C’est, justement, ce qui se passe avec les propos de Nadine Morano. Car ces propos sont d’une tout autre dimension que ceux de Jean Paul Guerlain, de Tony Parker ou de Nicolas Bedos. Evoquer la notion d’une race blanche c’est légitimer le penchant raciste. Une fois acquise l’idée de l’existence de différentes races humaines, on sera tenté de les hiérarchiser. D’ailleurs cela a déjà été fait.
Or, les défenseurs de Nadine Morano se sont engouffrés dans la dénonciation de la tyrannie du « penser correct ». Elle en est devenue victime. Le raisonnement est simpliste : « Si elle est si attaquée c’est que ses propos dérangent, s’ils dérangent c’est qu’ils ont un fond de vérité »
Dans le fond, c’est le même raisonnement utilisé par les subversifs dans années 70, s’ils dérangeaient l’autorité c’est qu’ils étaient sur la bonne voie.
Ainsi Nadine Morano serait victime de la pensée unique ou Doxa (chère à Zemmour).
Une pensée unique bien-pensante qu’une élite chercherait à imposer au peuple.
Ainsi, une fois la bien-pensance marquée du sceau de l’autorité, on lui prête de n’être que l’expression de la volonté d’une élite, de bobos coupés du monde méprisant le peuple qui souffre.
De ce fait, l’antiracisme se trouve contaminé par cette association. Le raciste ne prétend plus l’être, il se contente de faire la critique de l’antiracisme. On n’avoue pas ouvertement que l’on veut refuser l’entrée des réfugiés chassés par les guerres, on va dénoncer l’émotion bien pensante de ceux qui plaident pour leur accueil.
Et, le phénomène du repli sur soi, que les difficultés économiques amplifient, se trouve dopé par la montée du l’identitarisme.
Depuis, les années 30, sous la plume de l’écrivain, anti dreyfusard Georges Bernanos , la critique de la bien-pensance se veut diriger contre les progressistes qui sont accusés de vouloir diluer l’identité française.
Et comment protéger cette identité ? En réduisant le nombre d’immigrés par les expulsions, en instaurant les contrôles aux frontières et en iétablissant une préférence nationale. Mais, au lieu de se commettre dans l’arène politique en affirmant de telles choses, il suffit de faire croire que la protection de l’identité nationale coïncide avec l’intérêt du peuple.
Si le peuple souffre et que la bien pensance est située du coté de l’élite, de ces fameux 1%, chers à Soral et Chouard, ce sont toutes les idées progressistes qui sont attaquées.
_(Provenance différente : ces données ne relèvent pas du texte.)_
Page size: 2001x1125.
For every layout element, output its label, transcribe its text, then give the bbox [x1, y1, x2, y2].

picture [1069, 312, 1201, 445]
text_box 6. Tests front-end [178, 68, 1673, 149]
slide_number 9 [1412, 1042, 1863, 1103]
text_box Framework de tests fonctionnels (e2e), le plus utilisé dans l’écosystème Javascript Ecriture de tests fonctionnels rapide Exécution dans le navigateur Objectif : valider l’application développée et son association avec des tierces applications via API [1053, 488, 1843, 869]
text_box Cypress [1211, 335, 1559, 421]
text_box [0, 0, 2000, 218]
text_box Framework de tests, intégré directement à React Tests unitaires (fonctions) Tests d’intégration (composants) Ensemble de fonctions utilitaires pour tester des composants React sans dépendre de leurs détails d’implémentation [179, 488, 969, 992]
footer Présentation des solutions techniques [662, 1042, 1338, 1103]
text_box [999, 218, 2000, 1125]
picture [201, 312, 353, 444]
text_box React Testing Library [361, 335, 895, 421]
Car, réfléchissons un peu, quel est le bilan de cette bien-pensance depuis l’après guerre : le droit à l’avortement, la contraception, le rejet du racisme, le rejet de l’homophobie, le droit des femmes, l’abolition de la peine de mort etc etc.
Mais, il est nécessaire que ce peuple déjà enfermé par sa souffrance sociale ne puisse pas s’émanciper. D’où cette critique récurrente des médias qui seraient aux mains de cette même élite. Cette presse qui désinformerait en ostracisant ceux qui s’opposent à la bien-pensance. C’est la preuve même de l’asservissement des médias. Evident, non?
En gros, si vous avez une vie de merde, tournez le dos à une supposée élite en vous opposant à la bien-pensance c’est-à-dire décomplexez votre haine envers tel ou tel groupe social, telle ou telle religion, tel ou tel type d’étrangers.
Il s’agit d’une forme totale de déresponsabilisation, puisque la solution à vos problèmes, n’est plus entre vos mains mais passe par le rejet de l’autre
Et, il s’agit aussi de la justification de la paresse et du désintérêt que l’on porte à la société. Comme les médias sont des complices, plus ou moins consentants d’une élite bien pensante, ne les lisons plus et jouons à Candy Crush ou gavons nous de télé réalité !
Mais, ce n’est pas parce qu’on a la paresse de s’intéresser à autre chose qu’à sa propre personne qu’il faut se croire obligé de la justifier en légitimant la haine des autres.